> **Quoted passage**:

# # # # #

On Character and Psychology

Handwritten: “I believe in hands that work, brains that think, and hearts that love.” -Frances Plaisted

p. 174 (handwritten, unattributed) “you can never do a kindness too soon because you never know when it will be too late”

From a poem called “Worry” by Strickland Gillian in Ladies Home Journal: “…spare your ravings, bugbear of today//Like all the rest, you soon must pass away.”

Under Page H, “The High School Aims” handwritten:

1.     To give culture

2.     An understanding of the principles of the laws of the universe formulated by science

3.     Training in use of Mother Tongue

4.     Love for good literature

5.     Broader outlook upon the social and religious life of the world’s people

An advice column by Sophie Irene Loeb explains how to “Cultivate Forgetting” and Fran handwrites one of her favorite lines from it:

“Forget the person who has snubbed you and remember the one who has smiled on you.”

# # # # #

> **Questions to answer**:
(A) In the notes on character and psychology, who wrote the poem "Worry"?
(B) Carry the notes on character and psychology forward from their last line.
The records that come next have no connection to the notes on character and psychology.

> **Data extract**:
# # # # #

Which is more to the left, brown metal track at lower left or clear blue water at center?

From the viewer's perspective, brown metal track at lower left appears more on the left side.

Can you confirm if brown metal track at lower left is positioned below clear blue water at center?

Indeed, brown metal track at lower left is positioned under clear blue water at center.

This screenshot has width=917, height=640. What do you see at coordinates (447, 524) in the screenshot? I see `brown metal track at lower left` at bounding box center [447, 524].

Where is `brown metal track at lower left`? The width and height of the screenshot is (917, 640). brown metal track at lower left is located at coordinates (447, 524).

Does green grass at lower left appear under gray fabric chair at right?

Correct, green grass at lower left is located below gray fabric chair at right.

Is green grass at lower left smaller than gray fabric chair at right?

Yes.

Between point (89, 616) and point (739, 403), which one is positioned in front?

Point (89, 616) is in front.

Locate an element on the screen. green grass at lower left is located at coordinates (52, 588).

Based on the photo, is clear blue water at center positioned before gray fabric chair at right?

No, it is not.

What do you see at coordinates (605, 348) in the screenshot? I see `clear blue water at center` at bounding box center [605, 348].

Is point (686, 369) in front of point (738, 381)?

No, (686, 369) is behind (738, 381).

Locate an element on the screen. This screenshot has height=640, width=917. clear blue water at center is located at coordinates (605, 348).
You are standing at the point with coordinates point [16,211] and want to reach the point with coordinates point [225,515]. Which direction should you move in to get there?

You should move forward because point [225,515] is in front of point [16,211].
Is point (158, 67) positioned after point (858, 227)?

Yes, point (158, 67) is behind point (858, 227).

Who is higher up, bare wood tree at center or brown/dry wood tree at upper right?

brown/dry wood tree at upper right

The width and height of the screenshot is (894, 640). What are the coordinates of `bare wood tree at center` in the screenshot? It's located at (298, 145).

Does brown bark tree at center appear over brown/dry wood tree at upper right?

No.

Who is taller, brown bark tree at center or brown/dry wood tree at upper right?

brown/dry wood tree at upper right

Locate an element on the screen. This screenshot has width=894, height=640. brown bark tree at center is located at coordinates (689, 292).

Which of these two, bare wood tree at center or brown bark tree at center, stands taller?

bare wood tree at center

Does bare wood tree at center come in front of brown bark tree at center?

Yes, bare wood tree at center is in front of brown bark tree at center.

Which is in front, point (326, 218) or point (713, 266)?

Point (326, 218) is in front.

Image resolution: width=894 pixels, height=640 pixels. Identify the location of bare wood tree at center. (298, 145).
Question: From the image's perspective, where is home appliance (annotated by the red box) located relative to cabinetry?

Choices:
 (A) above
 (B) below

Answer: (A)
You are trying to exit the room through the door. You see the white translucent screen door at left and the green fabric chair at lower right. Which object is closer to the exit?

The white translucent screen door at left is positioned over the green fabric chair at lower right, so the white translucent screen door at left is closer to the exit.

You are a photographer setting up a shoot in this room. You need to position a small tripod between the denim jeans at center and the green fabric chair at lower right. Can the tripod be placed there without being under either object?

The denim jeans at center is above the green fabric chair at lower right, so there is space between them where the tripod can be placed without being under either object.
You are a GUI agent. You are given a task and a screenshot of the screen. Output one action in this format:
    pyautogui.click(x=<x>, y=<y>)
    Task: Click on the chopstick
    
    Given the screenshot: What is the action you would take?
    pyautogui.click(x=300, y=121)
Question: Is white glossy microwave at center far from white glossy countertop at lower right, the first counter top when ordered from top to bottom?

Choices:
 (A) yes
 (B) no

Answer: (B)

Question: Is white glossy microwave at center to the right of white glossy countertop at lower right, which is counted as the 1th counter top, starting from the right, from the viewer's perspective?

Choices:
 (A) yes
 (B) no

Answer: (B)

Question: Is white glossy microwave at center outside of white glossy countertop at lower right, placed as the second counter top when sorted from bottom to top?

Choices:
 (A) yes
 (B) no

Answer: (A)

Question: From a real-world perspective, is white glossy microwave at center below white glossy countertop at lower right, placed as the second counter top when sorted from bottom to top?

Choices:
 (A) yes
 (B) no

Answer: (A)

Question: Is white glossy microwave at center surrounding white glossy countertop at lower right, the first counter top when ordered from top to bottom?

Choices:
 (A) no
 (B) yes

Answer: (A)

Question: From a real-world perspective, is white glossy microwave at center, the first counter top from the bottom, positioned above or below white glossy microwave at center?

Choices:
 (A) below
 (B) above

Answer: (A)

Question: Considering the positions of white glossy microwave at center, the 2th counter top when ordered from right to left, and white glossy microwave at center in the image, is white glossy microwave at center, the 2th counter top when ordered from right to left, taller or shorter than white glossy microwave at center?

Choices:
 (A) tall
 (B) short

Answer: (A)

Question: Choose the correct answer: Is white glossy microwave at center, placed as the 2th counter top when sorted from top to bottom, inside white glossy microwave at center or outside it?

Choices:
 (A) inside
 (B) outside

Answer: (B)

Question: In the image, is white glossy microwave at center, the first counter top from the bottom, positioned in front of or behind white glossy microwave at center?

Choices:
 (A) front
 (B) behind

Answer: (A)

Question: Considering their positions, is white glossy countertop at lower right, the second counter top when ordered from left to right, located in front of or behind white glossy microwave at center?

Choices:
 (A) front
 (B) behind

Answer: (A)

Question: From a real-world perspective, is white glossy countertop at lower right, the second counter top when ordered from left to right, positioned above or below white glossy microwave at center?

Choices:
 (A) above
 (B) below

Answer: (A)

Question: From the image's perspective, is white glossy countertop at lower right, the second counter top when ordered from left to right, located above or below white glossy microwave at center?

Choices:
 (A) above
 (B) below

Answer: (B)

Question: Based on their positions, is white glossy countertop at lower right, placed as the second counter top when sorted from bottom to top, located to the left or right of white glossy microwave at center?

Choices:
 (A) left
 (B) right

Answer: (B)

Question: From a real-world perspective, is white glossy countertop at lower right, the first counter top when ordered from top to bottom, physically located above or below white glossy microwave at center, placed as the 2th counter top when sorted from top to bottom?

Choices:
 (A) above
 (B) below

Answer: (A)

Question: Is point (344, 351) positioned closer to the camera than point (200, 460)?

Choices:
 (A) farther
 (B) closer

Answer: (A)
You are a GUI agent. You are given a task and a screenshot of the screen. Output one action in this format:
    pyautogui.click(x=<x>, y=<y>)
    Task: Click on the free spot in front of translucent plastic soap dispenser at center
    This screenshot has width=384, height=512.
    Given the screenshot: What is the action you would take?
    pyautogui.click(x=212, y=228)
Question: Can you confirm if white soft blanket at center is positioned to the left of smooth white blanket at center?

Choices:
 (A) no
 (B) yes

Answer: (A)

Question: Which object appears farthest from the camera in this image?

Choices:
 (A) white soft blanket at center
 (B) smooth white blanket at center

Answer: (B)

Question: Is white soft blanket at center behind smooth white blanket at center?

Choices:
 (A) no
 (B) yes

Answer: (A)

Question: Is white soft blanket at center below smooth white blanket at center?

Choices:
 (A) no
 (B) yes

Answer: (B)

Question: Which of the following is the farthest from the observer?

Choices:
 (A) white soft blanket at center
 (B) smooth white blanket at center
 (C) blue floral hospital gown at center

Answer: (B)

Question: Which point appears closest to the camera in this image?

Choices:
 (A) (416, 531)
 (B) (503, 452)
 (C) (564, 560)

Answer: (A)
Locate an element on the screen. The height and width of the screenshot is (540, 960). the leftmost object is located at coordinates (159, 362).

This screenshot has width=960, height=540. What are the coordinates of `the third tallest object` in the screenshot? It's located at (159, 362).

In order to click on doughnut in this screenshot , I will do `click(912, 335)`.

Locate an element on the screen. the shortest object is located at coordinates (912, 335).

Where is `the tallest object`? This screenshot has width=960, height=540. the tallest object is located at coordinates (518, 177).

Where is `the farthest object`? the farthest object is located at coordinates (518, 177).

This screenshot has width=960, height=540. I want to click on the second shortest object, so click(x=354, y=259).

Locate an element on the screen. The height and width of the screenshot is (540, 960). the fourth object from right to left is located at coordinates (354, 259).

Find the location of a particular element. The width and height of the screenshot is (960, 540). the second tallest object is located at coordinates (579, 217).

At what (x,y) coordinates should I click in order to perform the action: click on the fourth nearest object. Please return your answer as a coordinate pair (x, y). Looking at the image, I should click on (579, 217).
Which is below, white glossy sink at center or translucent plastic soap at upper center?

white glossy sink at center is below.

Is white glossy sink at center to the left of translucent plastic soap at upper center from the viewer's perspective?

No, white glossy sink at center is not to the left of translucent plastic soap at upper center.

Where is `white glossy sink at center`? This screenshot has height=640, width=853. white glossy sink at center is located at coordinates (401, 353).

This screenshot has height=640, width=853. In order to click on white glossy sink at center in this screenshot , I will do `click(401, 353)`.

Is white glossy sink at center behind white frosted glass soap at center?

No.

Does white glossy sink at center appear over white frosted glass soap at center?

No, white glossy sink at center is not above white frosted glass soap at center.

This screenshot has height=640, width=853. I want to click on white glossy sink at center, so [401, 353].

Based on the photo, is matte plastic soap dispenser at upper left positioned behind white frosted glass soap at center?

# # # # #

> **Expected outputs**:
(A) Strickland Gillian

(B)
Other lines:

“Forget that the man in the flat below has no right to his music machine when you want to rest after dinner; for you may have an alarm clock that goes off when he’s asleep.”

“Forget that your religion is the only one, and remember that there are others reaching the same goal by other routes.”

“Forget the foolish theory that you can marry a man to reform him.”

And, next to Forgetting is “A Good Prescription For Daily Use”: Don’t worry; Don’t hurry; Sleep and rest abundantly; Spend less nervous energy each day than you make; be cheerful; Think only healthful thoughts; Avoid passion and excitement; Associate with healthy people; Don’t carry the whole world on your shoulders”; Never despair.  Each had an explanatory quote:

“The best physicians are Dr. Diet, Dr. Quiet, and Dr. Merryman.”

“A moment’s anger may be fatal.”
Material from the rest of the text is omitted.